Abstract:
Vast community-driven knowledge graphs (KGs), such as Wikidata, are the primary reference data sources for Entity Linking (EL) applications. However, they exhibit significant coverage bias towards information that is widely popular on the Web, leading to underrepresentation of long-tail entities, particularly from non-contemporary contexts. Concurrently, the ongoing mass digitisation of cultural heritage resources reveals numerous named entities and associated knowledge that are currently missing from general-purpose KGs. Enriching such KGs with these ``NIL'' entities offers an opportunity to improve completeness and mitigate biases, such as gender disparities in the representation of historical figures.

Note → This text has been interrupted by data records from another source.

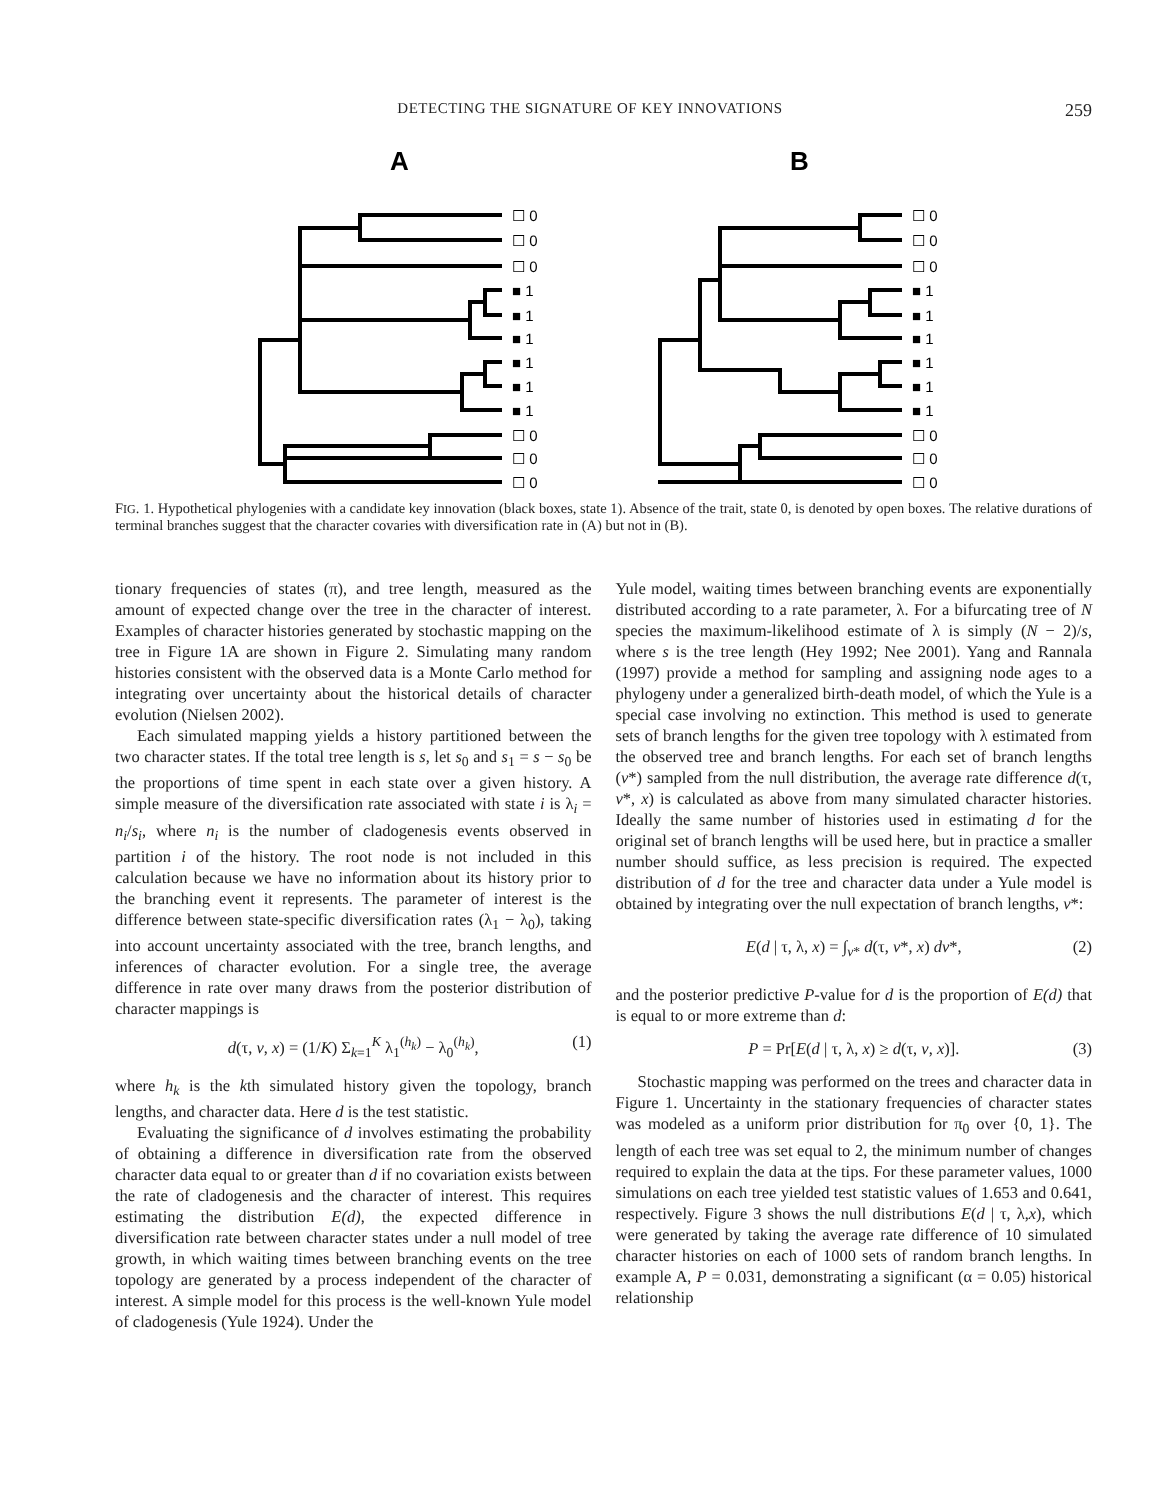DETECTING THE SIGNATURE OF KEY INNOVATIONS
259
A
B
☐ 0
☐ 0
☐ 0
■ 1
■ 1
■ 1
■ 1
■ 1
■ 1
☐ 0
☐ 0
☐ 0
☐ 0
☐ 0
☐ 0
■ 1
■ 1
■ 1
■ 1
■ 1
■ 1
☐ 0
☐ 0
☐ 0
FIG. 1. Hypothetical phylogenies with a candidate key innovation (black boxes, state 1). Absence of the trait, state 0, is denoted by open boxes. The relative durations of terminal branches suggest that the character covaries with diversification rate in (A) but not in (B).
tionary frequencies of states (π), and tree length, measured as the amount of expected change over the tree in the character of interest. Examples of character histories generated by stochastic mapping on the tree in Figure 1A are shown in Figure 2. Simulating many random histories consistent with the observed data is a Monte Carlo method for integrating over uncertainty about the historical details of character evolution (Nielsen 2002).
Each simulated mapping yields a history partitioned between the two character states. If the total tree length is s, let s<sub>0</sub> and s<sub>1</sub> = s − s<sub>0</sub> be the proportions of time spent in each state over a given history. A simple measure of the diversification rate associated with state i is λ<sub>i</sub> = n<sub>i</sub>/s<sub>i</sub>, where n<sub>i</sub> is the number of cladogenesis events observed in partition i of the history. The root node is not included in this calculation because we have no information about its history prior to the branching event it represents. The parameter of interest is the difference between state-specific diversification rates (λ<sub>1</sub> − λ<sub>0</sub>), taking into account uncertainty associated with the tree, branch lengths, and inferences of character evolution. For a single tree, the average difference in rate over many draws from the posterior distribution of character mappings is
d(τ, v, x) = (1/K) Σ<sub>k=1</sub><sup>K</sup> λ<sub>1</sub><sup>(h<sub>k</sub>)</sup> − λ<sub>0</sub><sup>(h<sub>k</sub>)</sup>, (1)
where h<sub>k</sub> is the kth simulated history given the topology, branch lengths, and character data. Here d is the test statistic.
Evaluating the significance of d involves estimating the probability of obtaining a difference in diversification rate from the observed character data equal to or greater than d if no covariation exists between the rate of cladogenesis and the character of interest. This requires estimating the distribution E(d), the expected difference in diversification rate between character states under a null model of tree growth, in which waiting times between branching events on the tree topology are generated by a process independent of the character of interest. A simple model for this process is the well-known Yule model of cladogenesis (Yule 1924). Under the
Yule model, waiting times between branching events are exponentially distributed according to a rate parameter, λ. For a bifurcating tree of N species the maximum-likelihood estimate of λ is simply (N − 2)/s, where s is the tree length (Hey 1992; Nee 2001). Yang and Rannala (1997) provide a method for sampling and assigning node ages to a phylogeny under a generalized birth-death model, of which the Yule is a special case involving no extinction. This method is used to generate sets of branch lengths for the given tree topology with λ estimated from the observed tree and branch lengths. For each set of branch lengths (v*) sampled from the null distribution, the average rate difference d(τ, v*, x) is calculated as above from many simulated character histories. Ideally the same number of histories used in estimating d for the original set of branch lengths will be used here, but in practice a smaller number should suffice, as less precision is required. The expected distribution of d for the tree and character data under a Yule model is obtained by integrating over the null expectation of branch lengths, v*:
E(d | τ, λ, x) = ∫<sub>v*</sub> d(τ, v*, x) dv*, (2)
and the posterior predictive P-value for d is the proportion of E(d) that is equal to or more extreme than d:
P = Pr[E(d | τ, λ, x) ≥ d(τ, v, x)]. (3)
Stochastic mapping was performed on the trees and character data in Figure 1. Uncertainty in the stationary frequencies of character states was modeled as a uniform prior distribution for π<sub>0</sub> over {0, 1}. The length of each tree was set equal to 2, the minimum number of changes required to explain the data at the tips. For these parameter values, 1000 simulations on each tree yielded test statistic values of 1.653 and 0.641, respectively. Figure 3 shows the null distributions E(d | τ, λ,x), which were generated by taking the average rate difference of 10 simulated character histories on each of 1000 sets of random branch lengths. In example A, P = 0.031, demonstrating a significant (α = 0.05) historical relationship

In this article, we investigate an approach based on retrieval-augmented generative AI to capture information about NIL entities and generate structured KGs suitable for integration into Wikidata.
The approach is applied to the case of persons unknown to Wikidata who are mentioned in a collection of 19th-century musical periodicals. We empirically select 6 properties from Wikidata for entities of that type and create a manually annotated NIL-entities KG as the gold standard for evaluation.

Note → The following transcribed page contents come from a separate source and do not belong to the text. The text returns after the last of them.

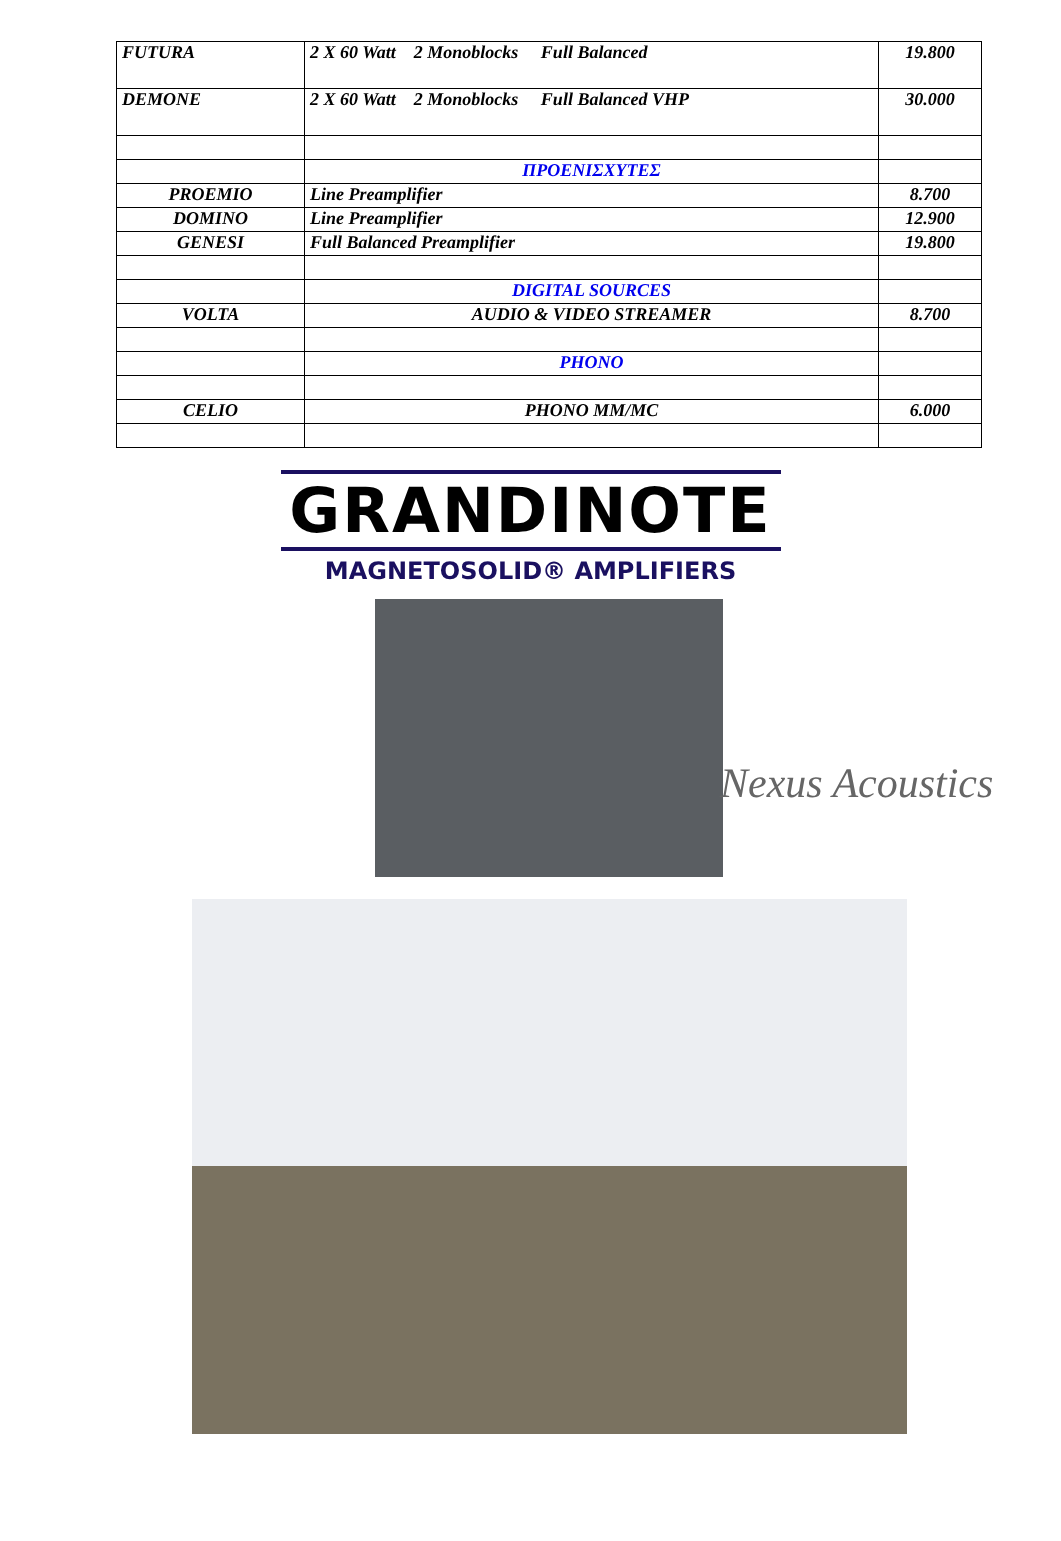| FUTURA | 2 X 60 Watt 2 Monoblocks Full Balanced | 19.800 |
| DEMONE | 2 X 60 Watt 2 Monoblocks Full Balanced VHP | 30.000 |
| | ΠΡΟΕΝΙΣΧΥΤΕΣ | |
| PROEMIO | Line Preamplifier | 8.700 |
| DOMINO | Line Preamplifier | 12.900 |
| GENESI | Full Balanced Preamplifier | 19.800 |
| | DIGITAL SOURCES | |
| VOLTA | AUDIO & VIDEO STREAMER | 8.700 |
| | PHONO | |
| CELIO | PHONO MM/MC | 6.000 |
GRANDINOTE
MAGNETOSOLID® AMPLIFIERS
Nexus Acoustics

Through comprehensive experiments, we evaluate 6 State-of-the-Art Large Language Models (LLMs) from different vendors, combined with 6 different State-of-the-Art retrievers.
Our results demonstrate significant variations in performance across model-retriever combinations, with a high accuracy for gender identification and family name, promising results for occupation and country of citizenship, and low accuracy for date of birth.
We report a detailed error analysis and discuss the potential of our approach to mitigate historical bias in Wikidata.